------ DATA TO EXAMINE

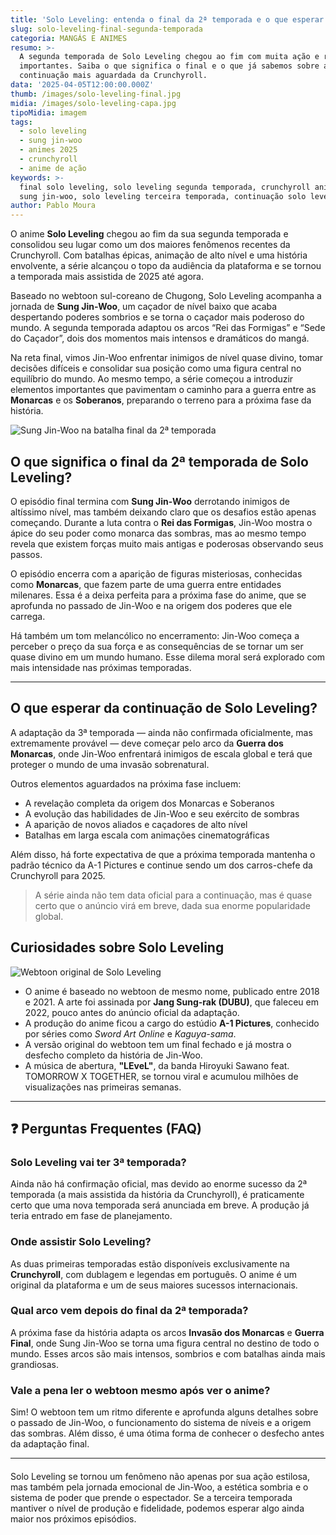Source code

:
 ```yaml
---
title: 'Solo Leveling: entenda o final da 2ª temporada e o que esperar da continuação'
slug: solo-leveling-final-segunda-temporada
categoria: MANGÁS E ANIMES
resumo: >-
  A segunda temporada de Solo Leveling chegou ao fim com muita ação e revelações
  importantes. Saiba o que significa o final e o que já sabemos sobre a
  continuação mais aguardada da Crunchyroll.
data: '2025-04-05T12:00:00.000Z'
thumb: /images/solo-leveling-final.jpg
midia: /images/solo-leveling-capa.jpg
tipoMidia: imagem
tags:
  - solo leveling
  - sung jin-woo
  - animes 2025
  - crunchyroll
  - anime de ação
keywords: >-
  final solo leveling, solo leveling segunda temporada, crunchyroll anime 2025,
  sung jin-woo, solo leveling terceira temporada, continuação solo leveling
author: Pablo Moura
---
```


O anime **Solo Leveling** chegou ao fim da sua segunda temporada e consolidou seu lugar como um dos maiores fenômenos recentes da Crunchyroll. Com batalhas épicas, animação de alto nível e uma história envolvente, a série alcançou o topo da audiência da plataforma e se tornou a temporada mais assistida de 2025 até agora.

Baseado no webtoon sul-coreano de Chugong, Solo Leveling acompanha a jornada de **Sung Jin-Woo**, um caçador de nível baixo que acaba despertando poderes sombrios e se torna o caçador mais poderoso do mundo. A segunda temporada adaptou os arcos “Rei das Formigas” e “Sede do Caçador”, dois dos momentos mais intensos e dramáticos do mangá.

Na reta final, vimos Jin-Woo enfrentar inimigos de nível quase divino, tomar decisões difíceis e consolidar sua posição como uma figura central no equilíbrio do mundo. Ao mesmo tempo, a série começou a introduzir elementos importantes que pavimentam o caminho para a guerra entre as **Monarcas** e os **Soberanos**, preparando o terreno para a próxima fase da história.

![Sung Jin-Woo na batalha final da 2ª temporada](/images/final-solo-leveling.jpg "Episódio final da 2ª temporada de Solo Leveling")

## O que significa o final da 2ª temporada de Solo Leveling?

O episódio final termina com **Sung Jin-Woo** derrotando inimigos de altíssimo nível, mas também deixando claro que os desafios estão apenas começando. Durante a luta contra o **Rei das Formigas**, Jin-Woo mostra o ápice do seu poder como monarca das sombras, mas ao mesmo tempo revela que existem forças muito mais antigas e poderosas observando seus passos.

O episódio encerra com a aparição de figuras misteriosas, conhecidas como **Monarcas**, que fazem parte de uma guerra entre entidades milenares. Essa é a deixa perfeita para a próxima fase do anime, que se aprofunda no passado de Jin-Woo e na origem dos poderes que ele carrega.

Há também um tom melancólico no encerramento: Jin-Woo começa a perceber o preço da sua força e as consequências de se tornar um ser quase divino em um mundo humano. Esse dilema moral será explorado com mais intensidade nas próximas temporadas.

---

## O que esperar da continuação de Solo Leveling?

A adaptação da 3ª temporada — ainda não confirmada oficialmente, mas extremamente provável — deve começar pelo arco da **Guerra dos Monarcas**, onde Jin-Woo enfrentará inimigos de escala global e terá que proteger o mundo de uma invasão sobrenatural.

Outros elementos aguardados na próxima fase incluem:

- A revelação completa da origem dos Monarcas e Soberanos  
- A evolução das habilidades de Jin-Woo e seu exército de sombras  
- A aparição de novos aliados e caçadores de alto nível  
- Batalhas em larga escala com animações cinematográficas

Além disso, há forte expectativa de que a próxima temporada mantenha o padrão técnico da A-1 Pictures e continue sendo um dos carros-chefe da Crunchyroll para 2025.

> A série ainda não tem data oficial para a continuação, mas é quase certo que o anúncio virá em breve, dada sua enorme popularidade global.

## Curiosidades sobre Solo Leveling

![Webtoon original de Solo Leveling](/images/solo-leveling-webtoon.png "Webtoon original de Solo Leveling com arte de Jang Sung-rak")

- O anime é baseado no webtoon de mesmo nome, publicado entre 2018 e 2021. A arte foi assinada por **Jang Sung-rak (DUBU)**, que faleceu em 2022, pouco antes do anúncio oficial da adaptação.
- A produção do anime ficou a cargo do estúdio **A-1 Pictures**, conhecido por séries como *Sword Art Online* e *Kaguya-sama*.
- A versão original do webtoon tem um final fechado e já mostra o desfecho completo da história de Jin-Woo.
- A música de abertura, **"LEveL"**, da banda Hiroyuki Sawano feat. TOMORROW X TOGETHER, se tornou viral e acumulou milhões de visualizações nas primeiras semanas.

---

## ❓ Perguntas Frequentes (FAQ)

### Solo Leveling vai ter 3ª temporada?

Ainda não há confirmação oficial, mas devido ao enorme sucesso da 2ª temporada (a mais assistida da história da Crunchyroll), é praticamente certo que uma nova temporada será anunciada em breve. A produção já teria entrado em fase de planejamento.

### Onde assistir Solo Leveling?

As duas primeiras temporadas estão disponíveis exclusivamente na **Crunchyroll**, com dublagem e legendas em português. O anime é um original da plataforma e um de seus maiores sucessos internacionais.

### Qual arco vem depois do final da 2ª temporada?

A próxima fase da história adapta os arcos **Invasão dos Monarcas** e **Guerra Final**, onde Sung Jin-Woo se torna uma figura central no destino de todo o mundo. Esses arcos são mais intensos, sombrios e com batalhas ainda mais grandiosas.

### Vale a pena ler o webtoon mesmo após ver o anime?

Sim! O webtoon tem um ritmo diferente e aprofunda alguns detalhes sobre o passado de Jin-Woo, o funcionamento do sistema de níveis e a origem das sombras. Além disso, é uma ótima forma de conhecer o desfecho antes da adaptação final.

---
####
Solo Leveling se tornou um fenômeno não apenas por sua ação estilosa, mas também pela jornada emocional de Jin-Woo, a estética sombria e o sistema de poder que prende o espectador. Se a terceira temporada mantiver o nível de produção e fidelidade, podemos esperar algo ainda maior nos próximos episódios.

------------

Work through the records above and count the lines that hold the string "também". Please give only that figure.

SOLUTION FOR THIS TASK – 3